Ku dengar lelaki yang awalnya berletuk lutut mengungkapkan cinta akan berubah setelah pernikahan...
Ku dengar banyak bekas luka saat pernikahan...
Kudengar banyak tetesan air mata...
Ku dengar banyak yang menyesal mengharapkan waktu terulang kembali...
Ku dengar jeritan hati ingin berteriak, semua khayalan indah itu ternyata tidak ada...
Ku dengar mereka yang sudah berpuluhan tahun bersama pun akhirnya berpisah...
Ku dengar mereka rela tersiksa karena mempertahankan anak...
Ah...
Pernikahan
Bukan salah cinta, tapi karena salah memberi cinta. Terlalu terburu-buru karena omongan tetangga. Seakan ingin berlomba dengan mereka yang sudah duluan melangkah.
Padahal jika salah memilih menyesal seumur hidup
Untuk apa terburu-buru jika yang dipilih ternyata belum tahu tujuan menikah untuk apa, belum tahu tanggung jawab yang akan diembannya, belum tahu rencana apa yang akan dilakukan untuk masa depan. Hanya sekedar menuruti diri yang dilumuri nafsu semata.

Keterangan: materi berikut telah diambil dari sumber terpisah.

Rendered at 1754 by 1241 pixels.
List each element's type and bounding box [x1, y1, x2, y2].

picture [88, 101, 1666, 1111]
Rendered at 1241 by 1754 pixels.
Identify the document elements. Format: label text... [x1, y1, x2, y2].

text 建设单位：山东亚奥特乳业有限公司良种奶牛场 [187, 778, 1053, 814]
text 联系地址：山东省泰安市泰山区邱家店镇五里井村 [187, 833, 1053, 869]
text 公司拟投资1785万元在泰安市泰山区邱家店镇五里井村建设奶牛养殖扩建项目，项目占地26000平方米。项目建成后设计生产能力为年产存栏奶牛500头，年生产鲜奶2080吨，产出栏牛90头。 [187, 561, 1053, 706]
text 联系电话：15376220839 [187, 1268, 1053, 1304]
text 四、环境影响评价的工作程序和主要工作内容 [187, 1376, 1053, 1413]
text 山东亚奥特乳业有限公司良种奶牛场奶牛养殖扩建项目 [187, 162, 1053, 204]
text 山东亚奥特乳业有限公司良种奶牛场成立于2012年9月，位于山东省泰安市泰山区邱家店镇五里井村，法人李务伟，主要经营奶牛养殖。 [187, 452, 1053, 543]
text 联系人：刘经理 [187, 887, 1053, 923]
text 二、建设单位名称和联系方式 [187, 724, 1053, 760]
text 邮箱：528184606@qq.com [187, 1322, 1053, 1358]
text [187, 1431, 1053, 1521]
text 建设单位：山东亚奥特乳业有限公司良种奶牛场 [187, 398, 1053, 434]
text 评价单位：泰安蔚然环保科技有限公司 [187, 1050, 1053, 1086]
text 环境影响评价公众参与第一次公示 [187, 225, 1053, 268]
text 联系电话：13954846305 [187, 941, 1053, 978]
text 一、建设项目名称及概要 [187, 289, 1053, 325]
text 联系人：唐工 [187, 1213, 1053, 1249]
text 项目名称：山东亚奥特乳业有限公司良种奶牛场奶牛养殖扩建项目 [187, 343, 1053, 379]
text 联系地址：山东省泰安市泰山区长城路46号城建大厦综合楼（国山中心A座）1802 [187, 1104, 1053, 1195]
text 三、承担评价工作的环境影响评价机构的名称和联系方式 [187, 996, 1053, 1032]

Mereka bisa mendesakmu tapi ingat kamu yang akan menjalaninya, masih untung jika dipertemukan dengan orang yang tepat. Jangan salahkan mereka yang mendesakmu jika dipertemukan dengan orang yang membuat kamu menderita seumur hidup.
Ingat pernikahan bukan ajang perlombaan, bukan hal main-main. Pesona saja tidak cukup, kata-kata manis dan janji juga tidak cukup, hati-hati jangan sampai tertipu.